We have had a busy time here in Kyiv over the past 6 weeks filming interviews and capturing moods and texture. Our film project is in the last stretch and soon we will see the full film come together. It is going to be a powerful and important piece of work and we hope it will showcase the magic that we all experience here in Kyiv. In our group of people that are featured in the film, there are now 6 new Ukrainians. People from our film are getting married in the war, and some are having babies. Life goes on, bomb shelters, air raid sirens, and all.

There is a lot of hardship still to come and the trauma is going to last for generations. And still, with all of this pain, people want to be here and they want to make Ukraine grow and prosper. Corruption is the other war, the internal battle. It is on everyone’s lips. Corruption is everywhere in the world, and here it is one of the painful legacies from the old Soviet system. I believe Mr. Zelensky is doing all he can to fight corruption and that things are slowly getting better.

I love this city. It is my home. The two film editors, Janine and Jol, who just left Kyiv, have fallen in love with this place. It is far from perfect, but it just all works. The soul, the creativity, the laughter, the eccentricity, the beauty … I knew they would not want to leave. And there is a war going on. They experienced missiles being shot down, air raid sirens and all the stresses that have now become the new normal. And with all of that, they would stay on if they could.

We are confident that the film will present all that they have experienced. Ukraine deserves a better conversation in the world. This has been the motivation for the film, going back many many years. There are so many stupid stereotypes when it comes to Ukraine, and a different story needs to be told. That is why we are working like crazy to get this done. We want to share a different take on Ukraine. We believe that a story about modern Ukrainians will capture people’s imaginations in a big way.

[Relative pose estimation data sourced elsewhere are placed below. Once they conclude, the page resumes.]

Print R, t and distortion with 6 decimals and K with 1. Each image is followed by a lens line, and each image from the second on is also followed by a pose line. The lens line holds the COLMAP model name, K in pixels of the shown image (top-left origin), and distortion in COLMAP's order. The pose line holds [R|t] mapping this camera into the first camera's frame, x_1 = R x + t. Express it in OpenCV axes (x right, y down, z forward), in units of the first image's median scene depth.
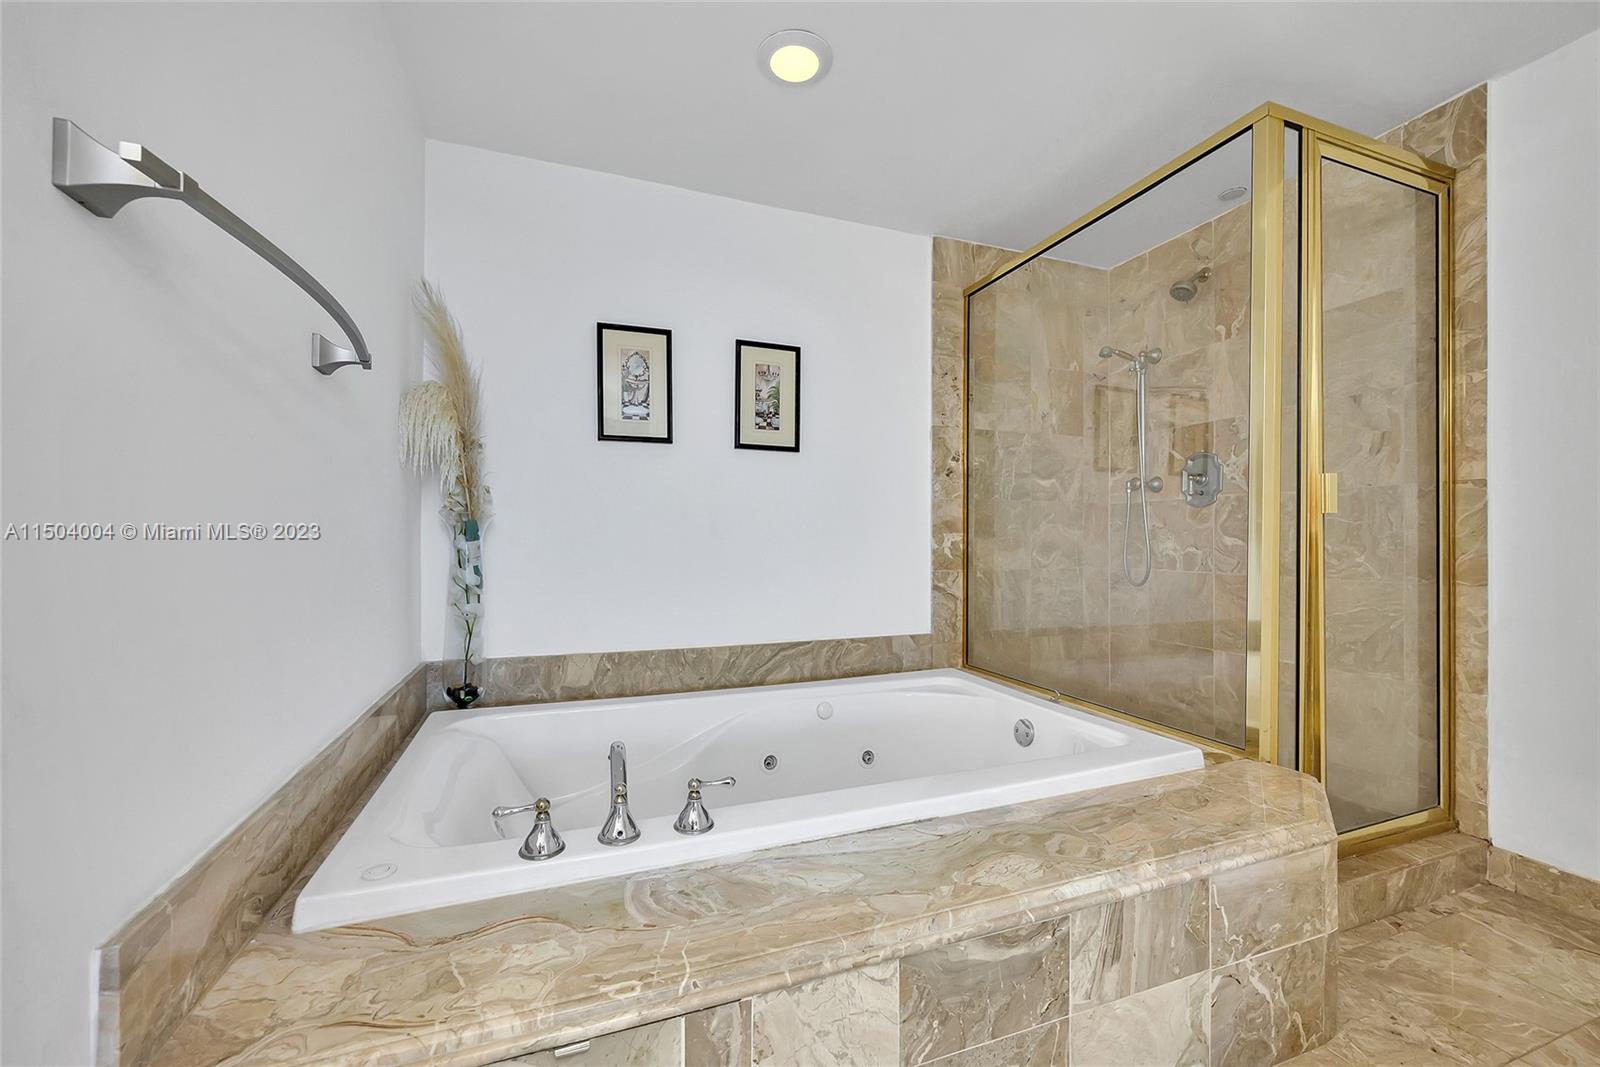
lens RADIAL K [[638.8, 0, 797.6], [0, 638.8, 534.4], [0, 0, 1]] dist [-0.002005, -0.000045]
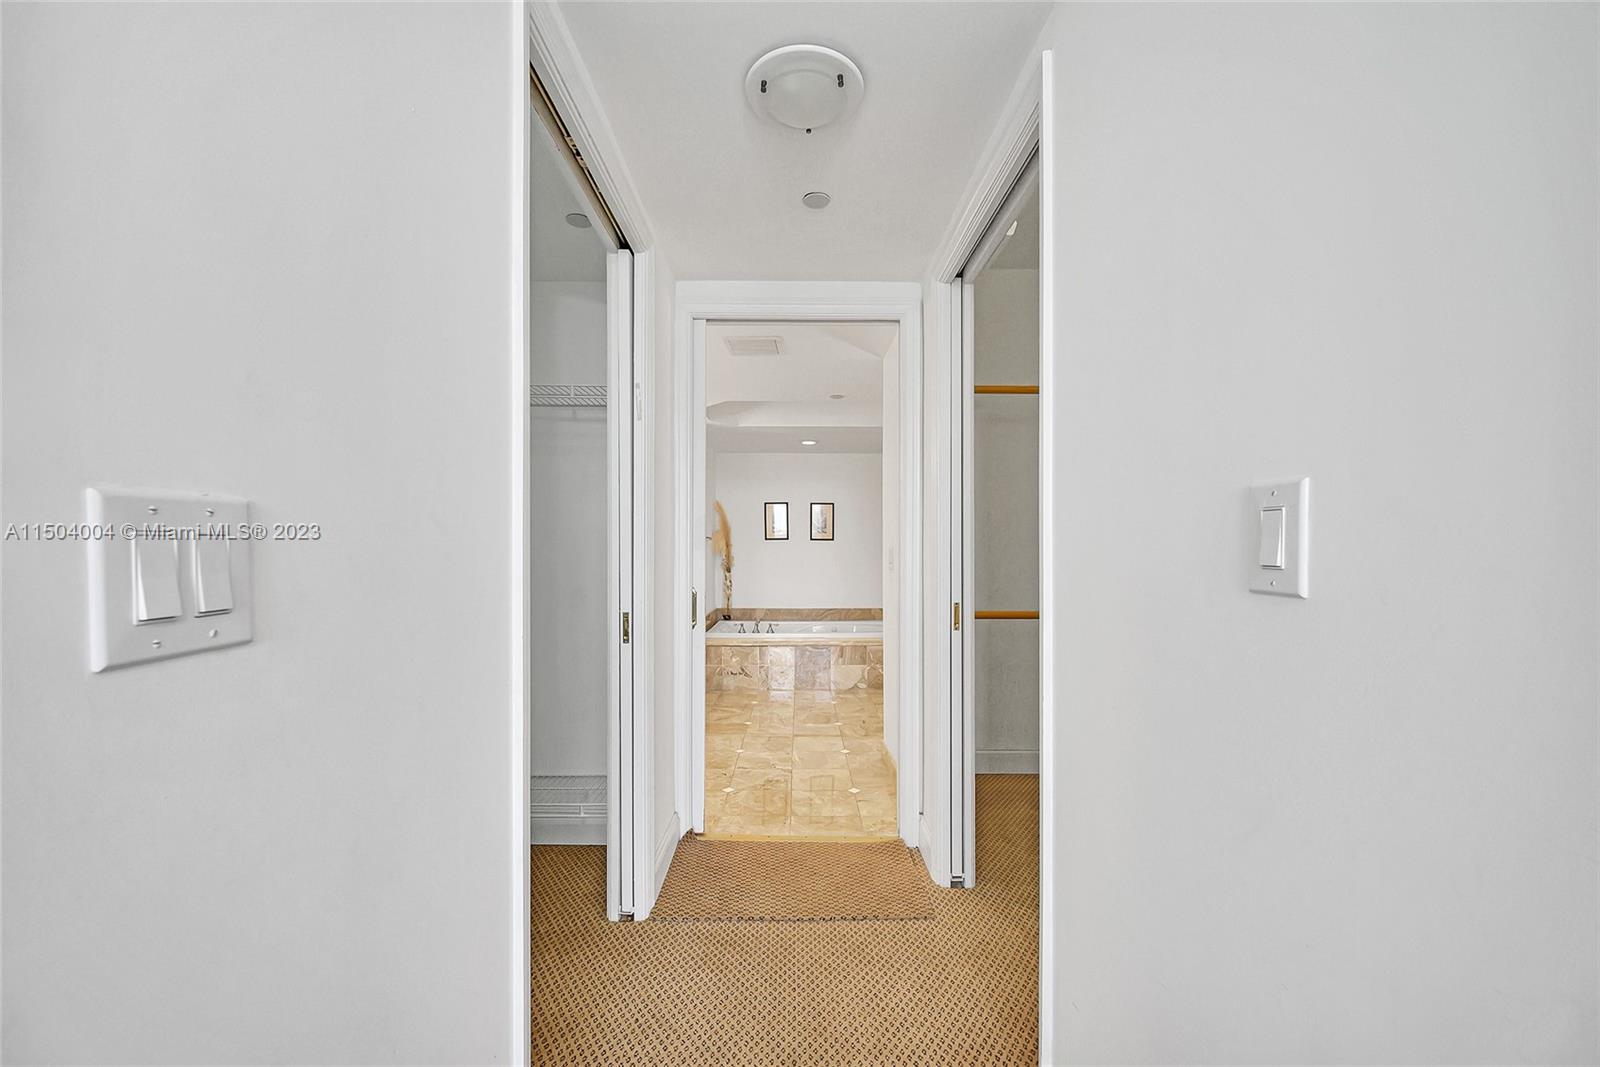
lens RADIAL K [[638.8, 0, 804.1], [0, 638.8, 548.8], [0, 0, 1]] dist [-0.002005, -0.000045]
pose [[0.941104, -0.005156, -0.338078, 0.908027], [0.005029, 0.999987, -0.001252, -0.098500], [0.338079, -0.000522, 0.941117, -1.844494]]
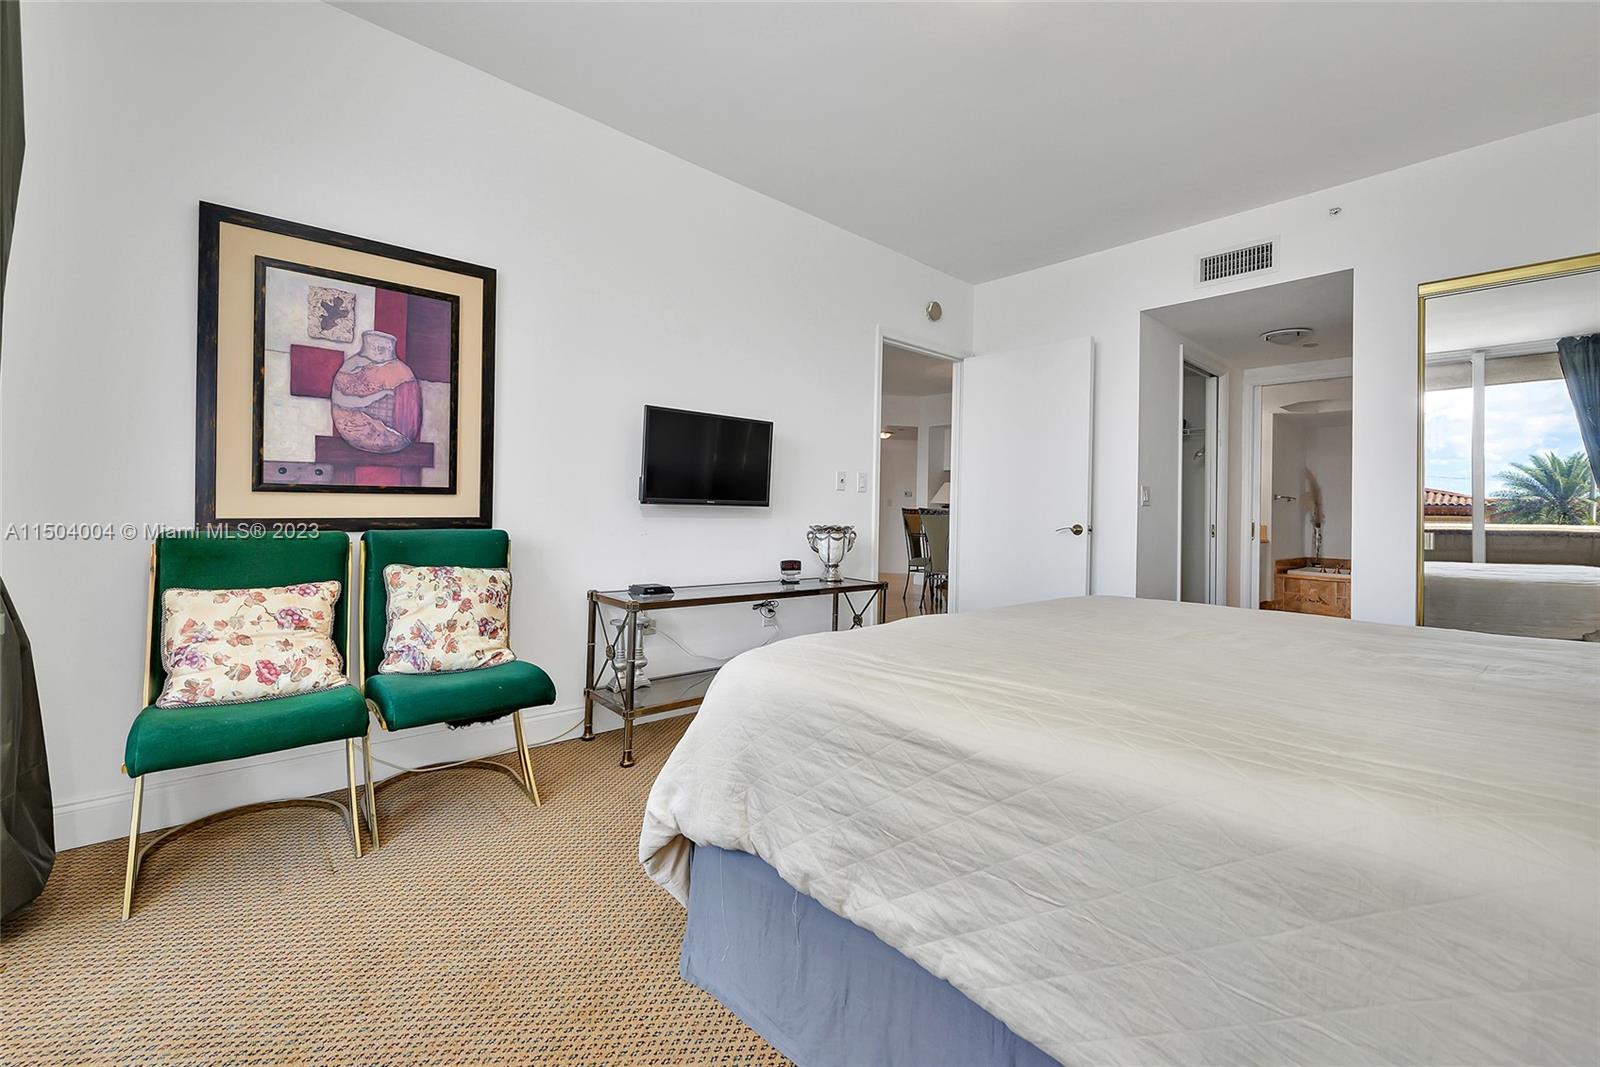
lens RADIAL K [[638.8, 0, 799.1], [0, 638.8, 516.5], [0, 0, 1]] dist [-0.002005, -0.000045]
pose [[0.353374, 0.001908, -0.935480, 1.899218], [-0.008550, 0.999963, -0.001190, -0.025933], [0.935443, 0.008419, 0.353377, -3.164728]]
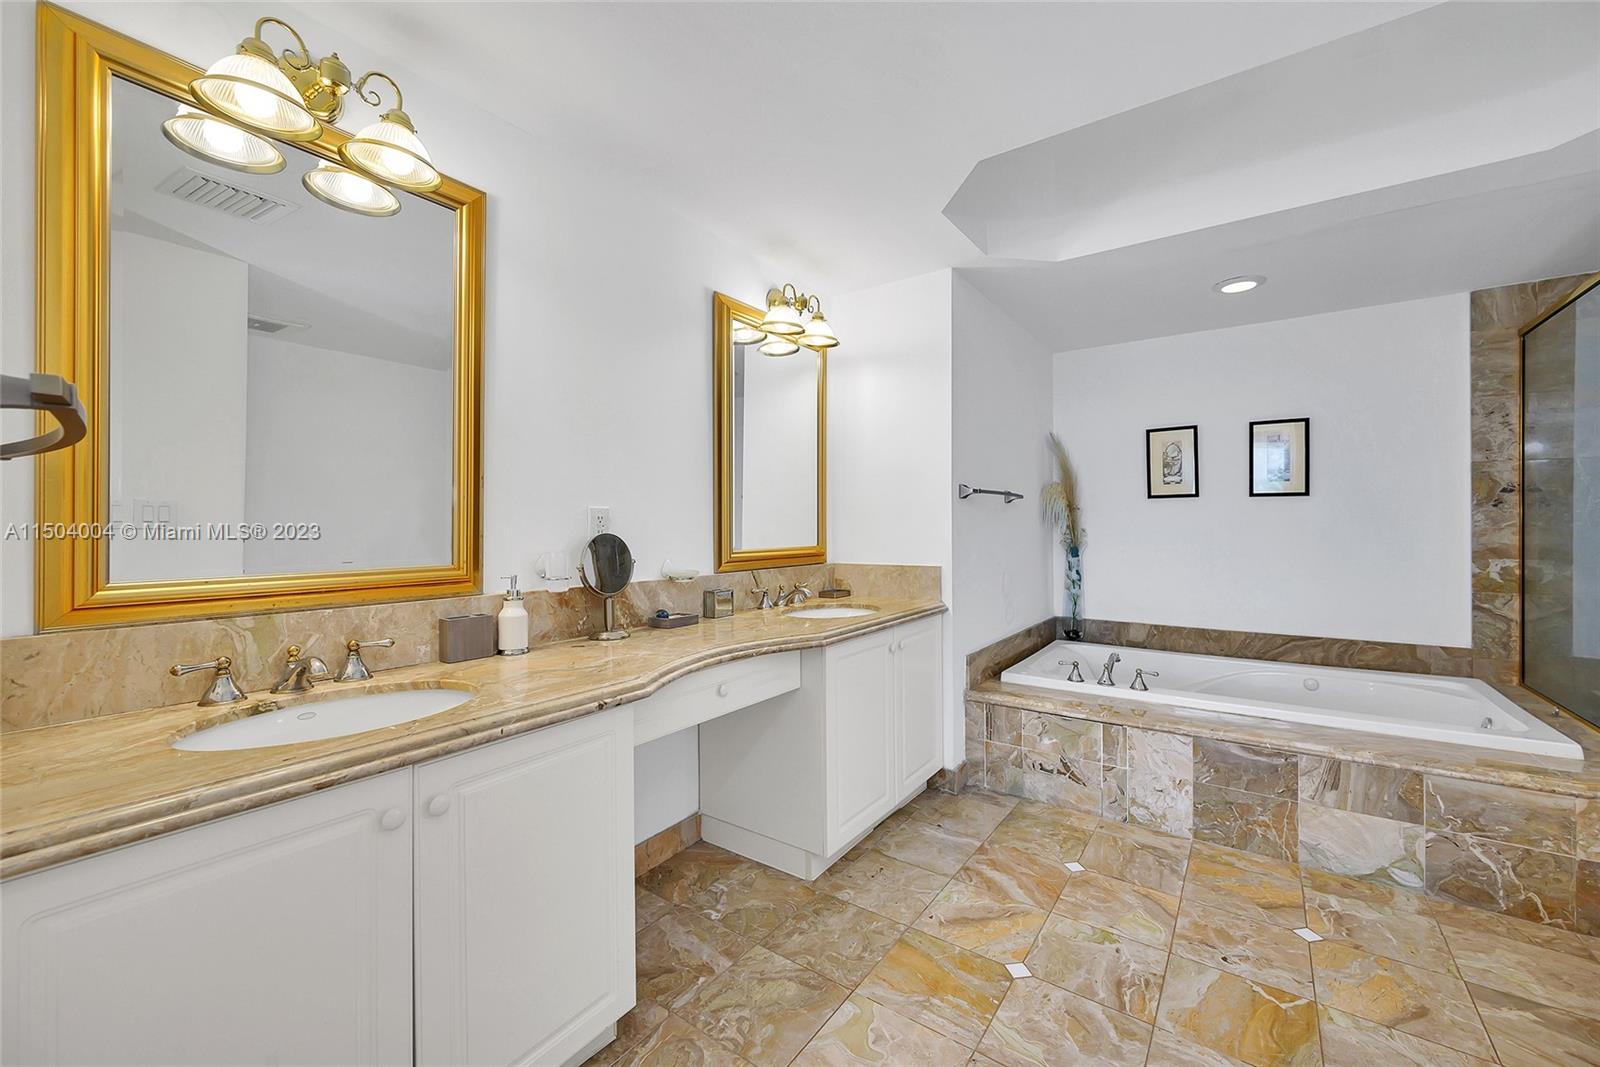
lens RADIAL K [[638.8, 0, 796.9], [0, 638.8, 520.9], [0, 0, 1]] dist [-0.002005, -0.000045]
pose [[0.556684, -0.009085, -0.830675, 0.568791], [0.010299, 0.999939, -0.004035, -0.089587], [0.830661, -0.006309, 0.556743, -0.709948]]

Kyiv is a gift for the world. This city is a well kept secret and if the world allows Ukraine to fall then the world loses something so special and very important. Ukraine is a brains trust, a creative hub, a massive food producer, a beautiful land, and so much more. I discovered late in life, during the war actually, that my father’s parents were from Lemberg (Lviv) and that we have Ukrainian roots. This is my home and I can’t wait to return. I am sad and sorry that I have to leave tomorrow, again.

This war is pure evil. Russia keeps on terrorizing Ukraine, day after day. This is terrorism, and the world does not do enough to stop this evil. If Ukraine falls (which I don’t believe will happen) then this evil will not stop and then God help everyone. Ukraine is fighting for the world here. Ukraine is fighting for freedom. Freedom does not come for free. The Western world seems to have forgotten that. Ukraine is paying the ultimate price for freedom. The world could and should help Ukraine more.